The next tools  relate to dealing with the leather hard pot--trimming and decorating.  Trimming tools are usually either loops of metal or straight open ended right angle bent tools.
Loop tools work well to trim without leaving a sharp scratchy edge to the incision.  Small loop tools are good for trimming small areas such as inside the foot rim.

(The small loop tool and the large pearshaped tool can be used interchangeably, but the smaller one is better for delicate operations)
The larger pearshaped tool  works well on its flat side to trim large areas at once on the outer areas of a pots surface.

The open ended tools are mostly used the same as the loop tools, with the additional capability of scoring lines with the sharp outer edge, which can be useful when adding a foot or knob to a trimmed pot.


 

I use the tobikanna tool to create a mottled chattering appearance on pots.  The making and use of it are detailed at this link.


This small plastic tool is used for scriffito, or scratching through a slip to expose the underlying clay.  It is made by cutting small notches in a strip of plastic. The pointed end will scratch a single line, whereas the other end may make up to three lines at once.  I've writing an article with more details on this, available here.


This tool  is a strip of thin steel, bent into a U shape. It will be pressed into a clay lid to make a round notch for inserting spoons or honey dippers.

For decoration, the following tools are useful: brushes, cups, and squirters.

The Oriental calligraphy brushes are especially good for decorating, as they hold a large reservoir of colorant but can apply a fine line.  Select a size of brush similar to the size of effect you wish to create, or try several.  Mostly I use fairly large ones, except for fine detail work.  After washing the brushes when done, and reshaping them,  store them upright in a can, although that may cause them a shorter life than if they hung with brush downward, but it's mostly not an issue.
Hake brushes are wide goat hair brushes often resembling panflutes.  A cheap alternative is available at hardware stores, with the cheap Chinese bristle brushes of various widths like the one pictured. The hake (ha' kay) brush can be used to manipulate thickness of slip over a different underlying clay color, by rapidly raising and lowering the brush on a pot as it turns on the wheel.  The result may resemble a flower.

To pour glaze, cups are used.  My favorite is the throwaway cups included in dry clothes detergent.  I melt the handle midway over a match to a right angle, and dip it in water to freeze it there, making a handle which can hang over the edge of the glaze bucket.

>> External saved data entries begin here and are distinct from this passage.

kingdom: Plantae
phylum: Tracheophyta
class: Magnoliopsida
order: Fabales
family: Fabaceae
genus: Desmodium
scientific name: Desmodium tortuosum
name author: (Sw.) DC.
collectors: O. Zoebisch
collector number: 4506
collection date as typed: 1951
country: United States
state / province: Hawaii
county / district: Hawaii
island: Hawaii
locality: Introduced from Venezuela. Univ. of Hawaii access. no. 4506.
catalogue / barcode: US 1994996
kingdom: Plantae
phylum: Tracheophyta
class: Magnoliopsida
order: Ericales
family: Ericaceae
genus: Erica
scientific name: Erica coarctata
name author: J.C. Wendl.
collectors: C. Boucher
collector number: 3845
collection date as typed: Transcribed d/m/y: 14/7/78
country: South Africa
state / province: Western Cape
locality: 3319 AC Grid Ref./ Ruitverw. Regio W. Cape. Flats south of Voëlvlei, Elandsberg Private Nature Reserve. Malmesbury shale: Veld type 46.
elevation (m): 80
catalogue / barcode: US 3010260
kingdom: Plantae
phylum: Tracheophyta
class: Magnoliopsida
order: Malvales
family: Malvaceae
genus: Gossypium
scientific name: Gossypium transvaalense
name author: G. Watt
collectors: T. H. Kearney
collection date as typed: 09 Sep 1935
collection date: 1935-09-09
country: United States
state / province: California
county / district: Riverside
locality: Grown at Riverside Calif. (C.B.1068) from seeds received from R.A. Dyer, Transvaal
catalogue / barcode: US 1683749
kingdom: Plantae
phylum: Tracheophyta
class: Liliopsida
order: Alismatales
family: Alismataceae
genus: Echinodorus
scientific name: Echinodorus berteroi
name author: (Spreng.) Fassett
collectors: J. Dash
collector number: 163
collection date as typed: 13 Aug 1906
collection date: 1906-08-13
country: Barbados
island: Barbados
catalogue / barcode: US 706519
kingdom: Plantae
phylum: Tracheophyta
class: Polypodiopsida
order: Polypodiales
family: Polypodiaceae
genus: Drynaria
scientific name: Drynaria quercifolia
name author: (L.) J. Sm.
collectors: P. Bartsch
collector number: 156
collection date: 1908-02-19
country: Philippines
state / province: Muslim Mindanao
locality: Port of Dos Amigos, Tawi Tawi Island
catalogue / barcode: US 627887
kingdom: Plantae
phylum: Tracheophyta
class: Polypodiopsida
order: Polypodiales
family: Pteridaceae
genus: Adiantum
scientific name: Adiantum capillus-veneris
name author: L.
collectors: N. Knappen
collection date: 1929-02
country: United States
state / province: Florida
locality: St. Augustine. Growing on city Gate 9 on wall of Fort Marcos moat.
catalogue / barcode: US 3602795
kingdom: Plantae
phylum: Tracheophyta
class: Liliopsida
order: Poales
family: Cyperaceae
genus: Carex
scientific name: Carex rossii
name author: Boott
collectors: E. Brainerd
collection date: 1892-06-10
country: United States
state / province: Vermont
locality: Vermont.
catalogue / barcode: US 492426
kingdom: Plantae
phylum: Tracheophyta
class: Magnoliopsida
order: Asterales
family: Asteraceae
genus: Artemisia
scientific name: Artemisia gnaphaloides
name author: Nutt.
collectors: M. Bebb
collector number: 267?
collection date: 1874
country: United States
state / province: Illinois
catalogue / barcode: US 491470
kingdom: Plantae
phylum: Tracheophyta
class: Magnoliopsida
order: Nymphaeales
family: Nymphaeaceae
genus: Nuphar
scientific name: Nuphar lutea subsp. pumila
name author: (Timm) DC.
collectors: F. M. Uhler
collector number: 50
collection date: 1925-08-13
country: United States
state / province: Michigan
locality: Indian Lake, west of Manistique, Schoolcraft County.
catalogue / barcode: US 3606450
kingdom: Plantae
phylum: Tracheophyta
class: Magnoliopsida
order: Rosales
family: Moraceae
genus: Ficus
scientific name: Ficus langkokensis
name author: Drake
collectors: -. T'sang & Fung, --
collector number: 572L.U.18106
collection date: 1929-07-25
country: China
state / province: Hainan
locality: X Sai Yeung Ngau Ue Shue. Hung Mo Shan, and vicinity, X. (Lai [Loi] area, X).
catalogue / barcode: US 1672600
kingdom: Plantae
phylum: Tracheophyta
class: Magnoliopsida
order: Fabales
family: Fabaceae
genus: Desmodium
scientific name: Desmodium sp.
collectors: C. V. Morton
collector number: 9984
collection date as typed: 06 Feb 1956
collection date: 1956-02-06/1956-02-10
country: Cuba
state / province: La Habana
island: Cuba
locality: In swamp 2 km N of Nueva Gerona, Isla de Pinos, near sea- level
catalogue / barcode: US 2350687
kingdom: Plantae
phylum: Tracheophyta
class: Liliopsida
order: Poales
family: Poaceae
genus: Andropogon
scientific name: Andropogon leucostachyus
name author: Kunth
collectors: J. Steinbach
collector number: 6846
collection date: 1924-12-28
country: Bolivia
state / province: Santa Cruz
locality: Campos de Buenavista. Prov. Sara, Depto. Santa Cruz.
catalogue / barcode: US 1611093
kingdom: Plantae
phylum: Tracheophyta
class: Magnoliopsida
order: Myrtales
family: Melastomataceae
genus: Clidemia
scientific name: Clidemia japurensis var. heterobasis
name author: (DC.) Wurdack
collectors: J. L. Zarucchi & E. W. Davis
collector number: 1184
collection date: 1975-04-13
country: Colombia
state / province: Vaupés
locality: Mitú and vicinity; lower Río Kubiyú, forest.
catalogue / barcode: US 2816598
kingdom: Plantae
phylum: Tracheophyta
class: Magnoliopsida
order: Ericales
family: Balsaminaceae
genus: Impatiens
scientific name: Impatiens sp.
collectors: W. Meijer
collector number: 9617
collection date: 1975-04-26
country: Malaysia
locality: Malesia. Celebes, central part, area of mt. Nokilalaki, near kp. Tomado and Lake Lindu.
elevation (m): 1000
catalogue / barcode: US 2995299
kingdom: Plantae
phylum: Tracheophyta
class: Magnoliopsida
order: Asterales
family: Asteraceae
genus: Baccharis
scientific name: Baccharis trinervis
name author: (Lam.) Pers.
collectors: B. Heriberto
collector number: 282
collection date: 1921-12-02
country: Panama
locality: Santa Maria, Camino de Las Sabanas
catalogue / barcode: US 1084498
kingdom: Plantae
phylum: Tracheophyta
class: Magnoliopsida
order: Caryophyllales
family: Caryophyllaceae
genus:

These cups can pour a wide glaze splash easily, and their rectangular corners make a spout useful for filling narrow vase necks without dripping on the outside.

For squirting glaze or slip, ear syringes are the best size and shape. They fill easily, and can deliver as gentle or strong a stream as needed for the size of pot.  Remember to rinse it out after every use, or it will build up a layer of glaze inside.